Barrichello was finally overhauled by Michael Schumacher, who was then delayed with an electrical issue. Barrichello took the lead back, only to be passed by a charging Mika Hakkinen (who’d started 14th). However, the mid-race rain had thrown everyone’s strategy out of whack and both Hakkinen and Barrichello had to pit six laps from the end for a bit of extra fuel.

That handed the lead – and the win – to Heinz-Harald Frentzen. Jordan had gambled on making a one-stop strategy work when the rain came down and Frentzen had managed to save enough fuel throughout the race to make it to the end. It was his first win since leaving Williams, and the start of what turned out to be a surprising championship challenge.

Michael Schumacher and David Coulthard put on a brilliant display at the head of the field in 2000. Schumacher had led from ole whilst teammate Barrichello held up the McLaren pair. Coulthard eventually squeezed his was past and began eating into Michael’s lead. His first attempt at a pass was unsuccessful as Schumacher was typically uncompromising in defence, lead to some legendary hand gestures from the Scot.

A few laps later he tried again. There was a bit of wheel-banging as he gave Schumacher some payback for his earlier moves, but it was clean enough and Coulthard held on to take his third win of the season. Schumacher, meanwhile, retired with a blown engine as he was fending off Mika Hakkinen for second late in the race.
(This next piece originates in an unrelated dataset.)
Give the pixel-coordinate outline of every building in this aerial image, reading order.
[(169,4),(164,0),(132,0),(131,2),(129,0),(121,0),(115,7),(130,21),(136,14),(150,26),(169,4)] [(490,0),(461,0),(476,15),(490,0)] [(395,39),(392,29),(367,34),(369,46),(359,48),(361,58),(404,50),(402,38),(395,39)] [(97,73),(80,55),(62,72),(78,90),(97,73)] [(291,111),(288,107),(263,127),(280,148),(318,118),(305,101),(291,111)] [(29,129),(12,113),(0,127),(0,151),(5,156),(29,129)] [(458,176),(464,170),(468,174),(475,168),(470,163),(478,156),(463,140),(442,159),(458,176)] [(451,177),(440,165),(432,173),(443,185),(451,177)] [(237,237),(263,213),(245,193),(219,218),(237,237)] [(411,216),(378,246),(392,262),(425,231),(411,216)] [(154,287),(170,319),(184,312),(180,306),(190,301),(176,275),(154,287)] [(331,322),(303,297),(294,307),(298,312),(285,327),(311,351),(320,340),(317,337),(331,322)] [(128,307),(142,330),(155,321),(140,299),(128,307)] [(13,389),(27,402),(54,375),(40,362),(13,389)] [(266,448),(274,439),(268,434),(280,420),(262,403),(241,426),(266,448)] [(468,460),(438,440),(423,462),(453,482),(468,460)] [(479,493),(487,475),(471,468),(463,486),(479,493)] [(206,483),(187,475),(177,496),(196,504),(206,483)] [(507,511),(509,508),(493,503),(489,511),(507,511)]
A four-stop strategy wasn’t unusual in the high-degradation Pirelli era, but during the refuelling era, it was pretty much unheard of to do one – at least intentionally. Yet in 2004 Ferrari and Schumacher were so dominant that they made the most of the super-short pit lane at Magny-Cours to pull off a four-stopper in order to beat Fernando Alonso and Renault on home turf.

The whole weekend had looked like it was going to belong to Alonso and he led the early stages comfortably for pole. But Ferrari felt Schumacher was quick enough to win if only he had some clear air to run in – hence the unorthodox strategy. It worked, giving Schuey his ninth win in 10 races. Alonso finished second, and with Trulli running third, at least having both Renault’s on the podium would be some consolation for the home crowd, right?

Well, it might have been, but Trulli was asleep on the final lap and Barrichello mobbed him at the penultimate corner. The team was furious, Trulli didn’t score at all in the next five races, and he was fired before the season was done.